Chilean Army general, lawyer and writer (1876–1964)

Indalicio Téllez Cárcamo (28 August 1876 – 20 November 1964) was a Chilean Army general, lawyer and writer who served as Commander-in-Chief of the Chilean Army from August 1931 to June 1932.

== Early life and education ==
Téllez was born in Puerto Montt, Chile, on 28 August 1876. After completing his secondary education at the Liceo de Hombres de Puerto Montt, he entered the Military Academy on 28 April 1894. He graduated on 11 August of that year as a second lieutenant of infantry.

In addition to his military education, Téllez studied law at the University of Chile, obtaining his law degree in 1921.

== Military career ==
In 1906, Téllez was assigned to the Chilean military mission in Germany and subsequently served with the 20th Infantry Regiment in Wittenberg, where he remained for two years.

After returning to Chile, he taught military history at the Chilean Army War Academy and the Military Academy. He also taught tactics and law at both institutions.

As a major, Téllez was appointed acting commander of the 15th Infantry Regiment Llanquihue in 1916. After his promotion to lieutenant colonel, he was formally appointed commander of the regiment.

In 1924, holding the rank of colonel, Téllez was appointed Chilean military attaché to Czechoslovakia. After his promotion to brigadier general, he served as director of the Chilean Army War Academy from 1925 to 1926. In the latter year, he was appointed commander-in-chief of the I Infantry Division, headquartered in Tacna.

Téllez retired from active military service on 28 January 1928 but continued to serve for several months as Intendant of Tacna.

During the presidency of Juan Esteban Montero, Téllez was recalled to active service. He was promoted to major general on 25 August 1931 and appointed Commander-in-Chief of the Chilean Army. He held the position until 11 June 1932.
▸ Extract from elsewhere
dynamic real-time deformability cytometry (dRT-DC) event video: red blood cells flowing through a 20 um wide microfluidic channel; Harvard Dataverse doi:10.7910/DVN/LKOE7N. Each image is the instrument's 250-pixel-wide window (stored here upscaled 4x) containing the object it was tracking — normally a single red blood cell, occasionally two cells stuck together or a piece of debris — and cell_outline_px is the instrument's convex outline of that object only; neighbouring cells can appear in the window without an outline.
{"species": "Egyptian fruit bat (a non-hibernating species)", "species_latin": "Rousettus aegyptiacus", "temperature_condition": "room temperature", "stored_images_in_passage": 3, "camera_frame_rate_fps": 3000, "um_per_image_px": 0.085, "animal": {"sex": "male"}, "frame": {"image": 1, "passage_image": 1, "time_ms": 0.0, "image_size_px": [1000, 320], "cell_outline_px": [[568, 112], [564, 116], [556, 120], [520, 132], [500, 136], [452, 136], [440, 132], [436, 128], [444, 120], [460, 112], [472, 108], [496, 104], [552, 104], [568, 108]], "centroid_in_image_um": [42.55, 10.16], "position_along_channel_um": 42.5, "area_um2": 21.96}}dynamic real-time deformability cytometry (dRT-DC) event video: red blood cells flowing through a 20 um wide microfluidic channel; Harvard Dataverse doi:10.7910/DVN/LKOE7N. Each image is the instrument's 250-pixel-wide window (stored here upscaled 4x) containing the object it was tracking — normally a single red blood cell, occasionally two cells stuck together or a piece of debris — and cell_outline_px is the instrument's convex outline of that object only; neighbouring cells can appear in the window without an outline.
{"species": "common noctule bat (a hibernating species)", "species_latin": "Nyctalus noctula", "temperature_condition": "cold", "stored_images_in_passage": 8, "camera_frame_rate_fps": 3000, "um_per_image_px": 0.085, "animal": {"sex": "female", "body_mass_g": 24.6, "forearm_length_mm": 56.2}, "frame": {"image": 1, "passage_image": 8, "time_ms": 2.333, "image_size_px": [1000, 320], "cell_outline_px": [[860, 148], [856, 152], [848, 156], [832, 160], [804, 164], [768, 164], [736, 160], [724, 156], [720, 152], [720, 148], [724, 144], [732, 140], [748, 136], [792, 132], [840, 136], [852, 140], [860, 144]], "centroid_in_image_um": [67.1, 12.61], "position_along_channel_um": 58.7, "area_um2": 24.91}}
Téllez subsequently retired permanently from military service in 1932.

== Writing and academic activities ==
Téllez was the author of several works on military organization, tactics, military law and Chilean history. His military writings included Organización del Ejército y del batallón de infantería, La caballería en la exploración y en el combate and Tratado de táctica. He also wrote the legal work Jurisdicción militar and historical works including Epopeyas militares and Historia militar de Chile 1520–1883.

Among his other works were Raza militar and Lautaro, the latter dealing with the Mapuche military leader Lautaro. His Historia de Chile received first prize in a national competition and was subsequently used as an educational text in Chilean schools.

Téllez was also a regular contributor to the newspapers El Mercurio and El Diario Ilustrado, as well as Zig-Zag magazine.

He was a member of the Chilean Academy of Language and of historical academies in France, Venezuela and Bolivia.

== Military ranks ==
- 28 April 1894 – Cadet
- 11 August 1894 – Second lieutenant
- 22 November 1897 – Lieutenant
- 7 February 1911 – Captain
- 21 January 1918 – Major
- 29 October 1924 – Lieutenant colonel
- 26 May 1925 – Colonel
- 1926 – Brigadier general
- 25 August 1931 – Major general
- 1931 – General of the Army

Téllez died in Santiago, Chile, on 20 November 1964, aged 88.

==Bibliography==
- Archivo General de Guerra. Hoja de vida y actuaciones destacadas.
- Archivo de hombres de armas de Chile. Vol. 3.
- Estado Mayor General del Ejército. Periodo de influencias alemana y norteamericana, 1885–1952. Barcelona, 1987, p. 273.